On Supergirl's way home, she takes a side trip into Action Comics #33. Another comic book that hasn't been published yet! Hopefully your future self remembered that you needed to pick up this comic as well before sending you off in the time machine. Maybe that's why it took you two hours to return! Because you had to make two stops! No wait. That doesn't make sense! It's time travel! It takes no time at all unless you're a moron that can't operate the controls! You really have to be dumb to not know how to use a time machine. They always have easy to read dials that you just spin and set to the proper time before pushing the button or pulling the lever that turns the machine on. Isn't it weird that time machines never have GPS units in them? How do they know where to find the Earth when you go back 80 years? It's not like Earth was just sitting in the exact place where you departed! I'm sure Google will figure all that shit out so that it runs in the background and all the pilot has to do is set the correct time. Hopefully they'll account for the missing week when we changed to the Gregorian calendar back in 1752! Holy crap! Imagine how many people will be lost if they screw up that math!
So after doing whatever she managed to do in Action Comics #33, Supergirl arrives in Earthspace just in time to battle a bunch of Diarrheans.
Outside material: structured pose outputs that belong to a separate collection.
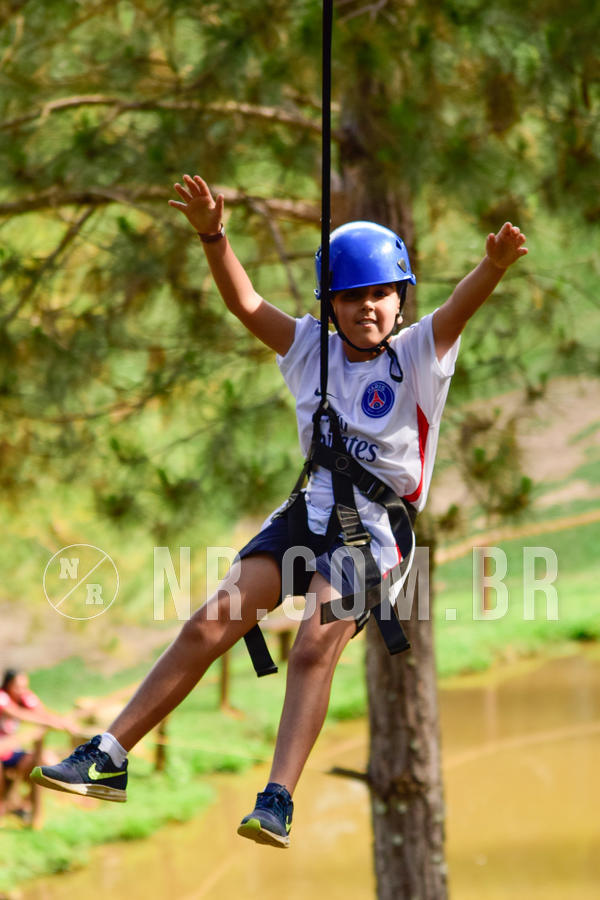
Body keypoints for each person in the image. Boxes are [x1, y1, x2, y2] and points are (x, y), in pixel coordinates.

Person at [31, 175, 527, 847]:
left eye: (381, 293)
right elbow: (244, 301)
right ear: (331, 305)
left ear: (402, 298)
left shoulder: (418, 356)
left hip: (376, 532)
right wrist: (214, 234)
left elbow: (458, 311)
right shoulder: (307, 351)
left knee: (315, 642)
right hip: (306, 512)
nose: (368, 308)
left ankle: (277, 799)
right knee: (212, 623)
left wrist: (490, 267)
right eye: (351, 297)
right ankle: (108, 757)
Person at [0, 669, 79, 818]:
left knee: (49, 763)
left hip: (11, 752)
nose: (21, 690)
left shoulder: (25, 696)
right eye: (17, 686)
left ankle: (23, 805)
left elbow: (41, 712)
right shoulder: (2, 697)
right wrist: (52, 723)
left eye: (24, 686)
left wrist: (61, 722)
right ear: (8, 684)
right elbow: (17, 713)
I think Emanuela Lupacchino is the spiritual successor of Mahmud Asrar.
Supergirl destroys a bunch of spaceships and makes a lot of aliens really sad. But there is one that she makes really happy. Super happy even! That alien is named Worldkiller-1! That is a weird name, isn't it? It's times like this that I wish I was about to have a baby so I could name it Worldkiller-42. Then everybody would have to think, "Holy crap! There are forty-something more world killers out there?!" Most people probably can't do math that intricate on the spot so they would probably say "forty-something." I try to keep my speculative fiction grounded in reality.
Once Supergirl learns Worldkiller is Kryptonian, she offers to give him a handy.
Why are artists still using this sound effect improperly?! There is a very specific time and place for this! The time is usually when your roommates are out of the apartment and the place is anywhere in the apartment that is easily washed off.
Supergirl continues to beat on Worldkiller-1 until his face falls off and his body disintegrates. But she didn't kill him! Because the one thing she learned as a Red Lantern was not to kill! Unless she learned something else. I don't know where all these heroes learn that killing is a bad thing. How dare they look down their noses at American soldiers who kill for reasons obfuscated by the chanting throng of nationalists proclaiming the soldiers are killing for freedom. I'm not sure about you but I don't feel any freer whenever another brown person halfway across the planet is gunned down by an American. Hmm, I guess I'm looking down my nose at soldiers too! No, no! They're just following corporate orders! I mean, American military orders! Weird how I made that mistake.
So Worldkiller-1 did not die. He just returned as Space Slender Man. And he wants her body! Join the club, buddy!
They plummet into the Earth's atmosphere which is still full of Kryptonite because the American military is even dumber in comic books than real life. So now Supergirl is getting weaker and weaker while Worldkiller-1 tries to bond with her.
Supergirl #32 Rating: +1 Ranking. Is there any chance Emanuela Lupacchino is going to stick around? She seems like the kind of artist that doesn't hit her deadlines regularly enough to do anything but fill-in issues. I have no evidence to back that up except that her art is terrific and she hasn't been doing any comic book monthly. Tony Bedard has been a very competent writer during The New 52. I was sorry to see his run on Blue Beetle end so quickly. He also did a great job with the Beowulf back-up stories in Sword of Sorcery. Also remember the other things he did and pretend I said really good things about those as well.